The Sisters of Mercy, who founded Mercy Medical Center in 1874 as the Baltimore City Hospital, "built a tremendous amount of credibility that I inherited," Sr. Amos said. "So I have never really lost that sense that I was somebody standing on the shoulders of others."

Committing to downtown
When she and Thomas R. Mullen, now president and chief executive of Mercy Health Services, first came into leadership at the hospital in the early 1990s, they wondered "how in the world we were going to take a marginal operation and set it on a path that had the opportunity to succeed," Sr. Amos said.

Hospital spokesman Dan Collins said many people advised Sr. Amos to move the hospital to the suburbs, but she asked, "'How do we make it work downtown?" Together with Mullen, Sr. Amos answered that question by building centers of excellence within the hospital and creating new partnership agreements to attract leading physicians to the urban campus.

The medical literature in the early 1990s was "recognizing for pretty close to the first time that American medicine in general had relied a lot on white males as the test of whether things worked" and that it needed instead "to pay attention to the diversity of the population, including women," Sr.
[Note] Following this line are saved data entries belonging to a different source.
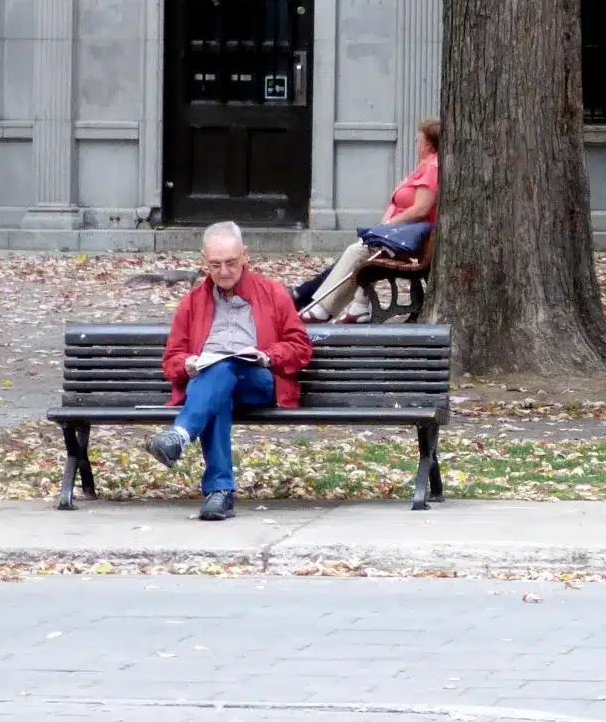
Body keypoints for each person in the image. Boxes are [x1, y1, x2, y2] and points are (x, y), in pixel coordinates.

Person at [144, 222, 312, 520]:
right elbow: (172, 359)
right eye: (215, 264)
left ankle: (181, 437)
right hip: (211, 384)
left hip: (258, 380)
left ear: (245, 255)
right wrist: (188, 364)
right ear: (203, 261)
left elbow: (300, 346)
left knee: (225, 366)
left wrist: (266, 355)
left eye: (231, 263)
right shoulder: (193, 302)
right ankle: (220, 495)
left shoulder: (271, 293)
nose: (223, 271)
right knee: (216, 384)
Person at [293, 117, 440, 322]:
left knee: (357, 251)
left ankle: (323, 308)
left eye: (419, 140)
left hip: (405, 240)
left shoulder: (432, 167)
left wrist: (388, 226)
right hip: (400, 237)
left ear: (429, 144)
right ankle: (357, 307)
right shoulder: (427, 166)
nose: (417, 144)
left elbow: (421, 209)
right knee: (362, 250)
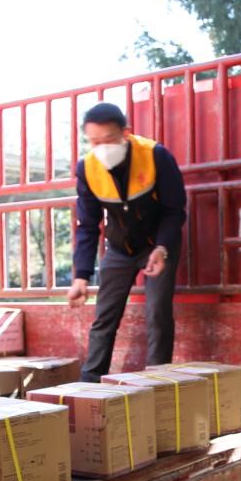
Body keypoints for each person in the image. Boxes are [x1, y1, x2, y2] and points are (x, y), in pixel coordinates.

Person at [67, 103, 187, 381]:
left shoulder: (156, 155)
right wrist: (81, 276)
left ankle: (157, 380)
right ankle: (90, 383)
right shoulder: (87, 168)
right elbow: (87, 226)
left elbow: (174, 211)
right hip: (120, 249)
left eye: (108, 139)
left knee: (157, 312)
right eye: (94, 142)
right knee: (105, 315)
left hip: (157, 245)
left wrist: (162, 248)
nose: (102, 148)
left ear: (125, 133)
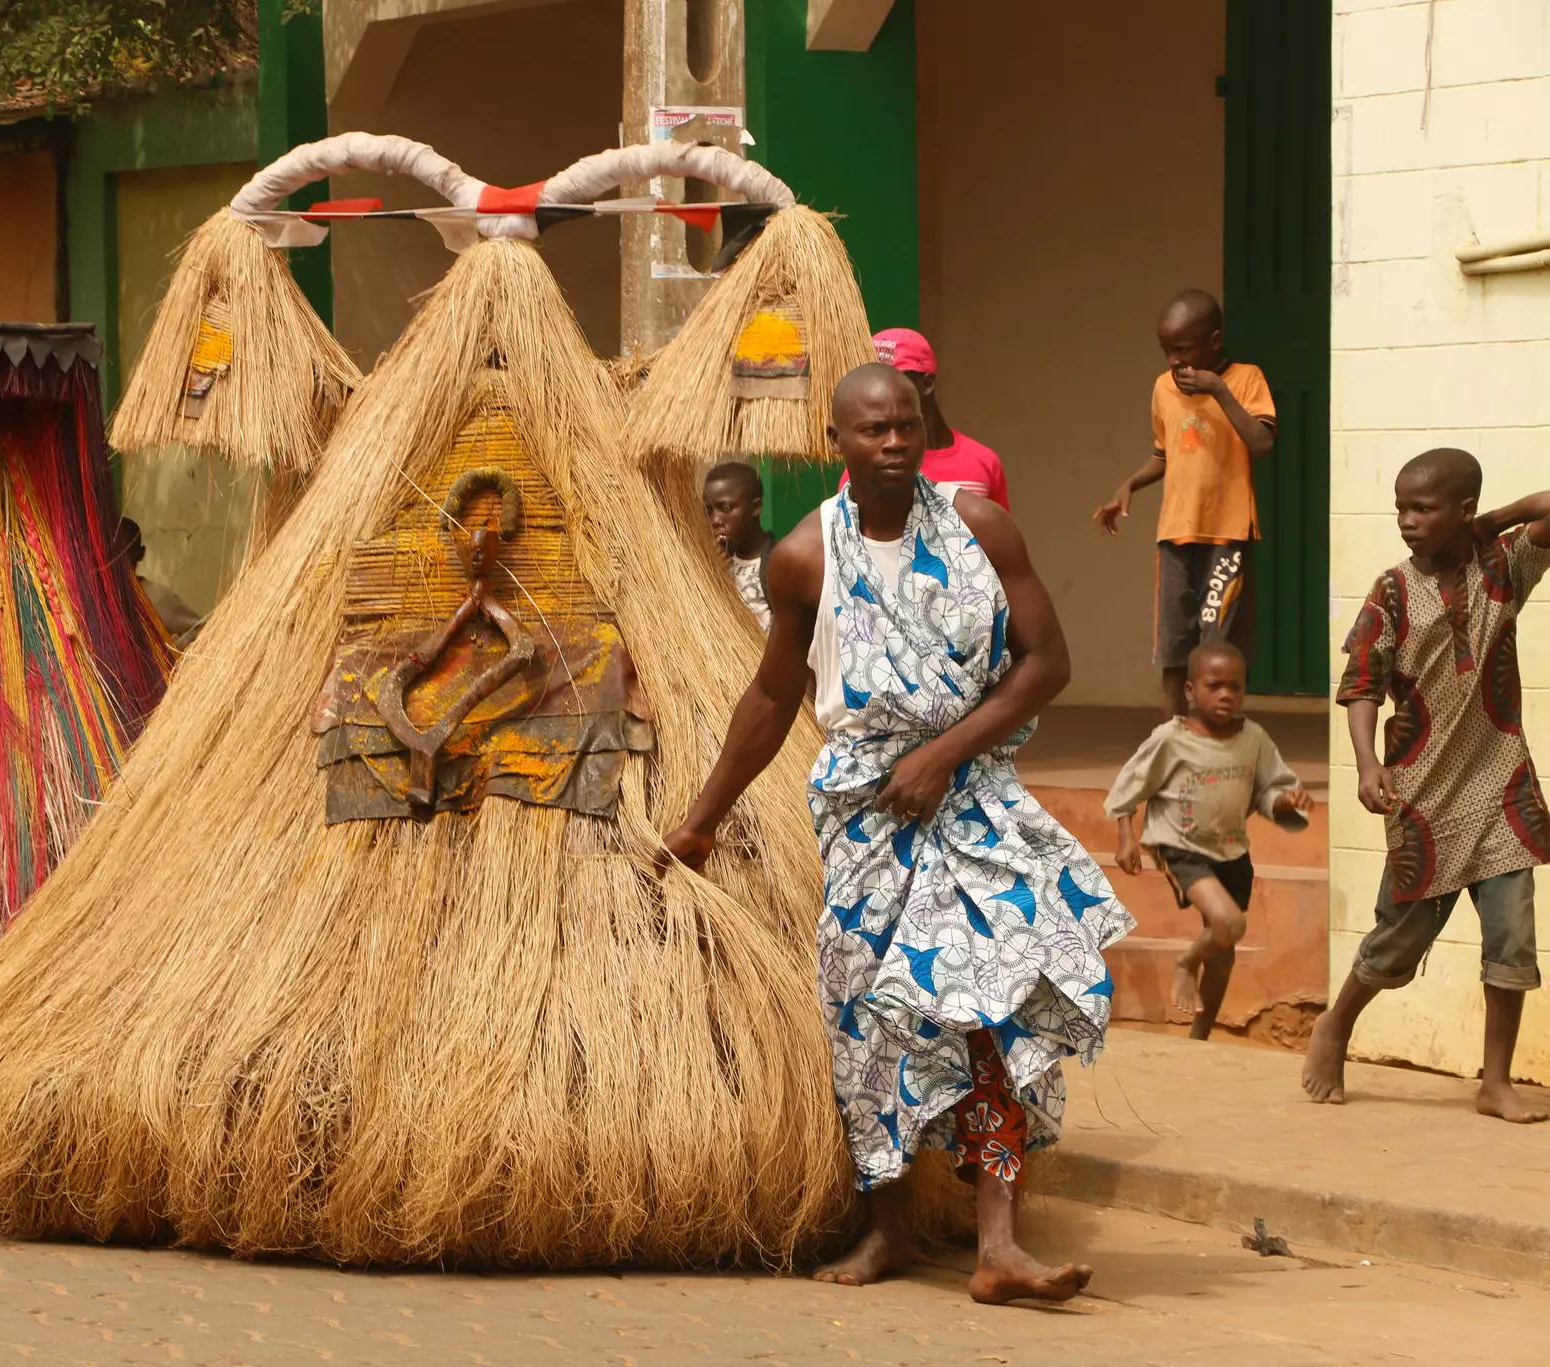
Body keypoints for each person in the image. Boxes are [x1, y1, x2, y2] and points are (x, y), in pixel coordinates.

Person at [663, 363, 1130, 1304]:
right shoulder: (805, 556)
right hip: (866, 813)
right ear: (836, 440)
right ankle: (890, 1228)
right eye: (872, 429)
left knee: (995, 1000)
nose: (893, 443)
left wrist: (945, 755)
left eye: (906, 426)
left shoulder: (979, 525)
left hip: (975, 798)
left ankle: (999, 1244)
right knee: (869, 1014)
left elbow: (1047, 662)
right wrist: (702, 820)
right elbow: (773, 695)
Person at [1304, 449, 1550, 1124]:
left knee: (1512, 937)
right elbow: (1361, 684)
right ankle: (1336, 1024)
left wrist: (1492, 522)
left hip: (1501, 785)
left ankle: (1495, 1082)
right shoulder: (1390, 592)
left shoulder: (1503, 567)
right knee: (1399, 940)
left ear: (1464, 510)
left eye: (1423, 508)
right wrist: (1367, 764)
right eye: (1400, 509)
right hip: (1422, 795)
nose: (1407, 521)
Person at [1106, 641, 1310, 1040]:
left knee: (1223, 955)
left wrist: (1285, 801)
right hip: (1180, 846)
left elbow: (1269, 790)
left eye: (1235, 686)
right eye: (1214, 685)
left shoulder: (1254, 738)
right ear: (1190, 690)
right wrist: (1126, 837)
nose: (1225, 695)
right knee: (1229, 922)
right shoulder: (1171, 738)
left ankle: (1199, 1036)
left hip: (1231, 850)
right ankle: (1186, 962)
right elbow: (1130, 785)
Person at [1092, 290, 1275, 717]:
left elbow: (1262, 442)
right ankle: (1175, 736)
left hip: (1227, 534)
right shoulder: (1163, 387)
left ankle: (1217, 738)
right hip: (1176, 534)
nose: (1174, 360)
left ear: (1214, 341)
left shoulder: (1246, 379)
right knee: (1174, 649)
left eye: (1184, 348)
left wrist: (1218, 391)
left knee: (1218, 647)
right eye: (1166, 350)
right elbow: (1165, 453)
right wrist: (1129, 485)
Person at [870, 327, 1010, 507]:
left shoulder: (983, 462)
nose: (880, 394)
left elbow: (998, 526)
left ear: (927, 384)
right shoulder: (868, 468)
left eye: (894, 383)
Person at [703, 461, 777, 630]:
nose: (715, 520)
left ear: (755, 508)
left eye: (726, 508)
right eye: (709, 511)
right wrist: (711, 575)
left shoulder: (777, 564)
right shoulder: (717, 562)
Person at [116, 517, 201, 649]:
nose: (120, 559)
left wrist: (170, 649)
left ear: (141, 553)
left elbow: (201, 630)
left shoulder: (156, 596)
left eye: (125, 552)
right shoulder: (97, 599)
Amos said.

That aligned with the charism of the Sisters of Mercy, who were "founded with a special concern for women," she said. The alignment "gave me the faith to realize that we should create a center of excellence around women's health" — the first of more than a dozen centers of excellence that have been created at Mercy since that time. The Center for Women's Health and Medicine was launched in 1994.

"That was our first foray into that strategic process, and it proved to be fruitful," she said. "It fit the needs that were being uncovered in the literature at the time; it wasn't pulled from the religious sky. But it matched something that we brought from our religious heritage."

The opening of the Harry and Jeanette Weinberg Center on the campus in 2003 allowed the clustering of services offered through the Center for Women's Health and Medicine that had been spread out in the hospital. In 2010, the hospital opened the Mary Catherine Bunting Center, a more than $400 million, 20-story inpatient medical facility, and it moved its Family Childbirth and Children's Center into two floors there last year.

In addition to expanding Mercy Medical Center — a teaching hospital for the University of Maryland School of Medicine as well as the employer of more than 3,700 people — Mercy Health Services has developed services along the continuum of care. It operates a home health care organization and Stella Maris, a long-term geriatric care facility in suburban Baltimore, as well as a network of community health centers.

In fiscal year 2012, Mercy Medical Center had 16,584 admissions and 2,877 babies were delivered there — the most deliveries of any hospital in Baltimore. There were 65,763 emergency room visits and 111,580 visits to outpatient health clinics.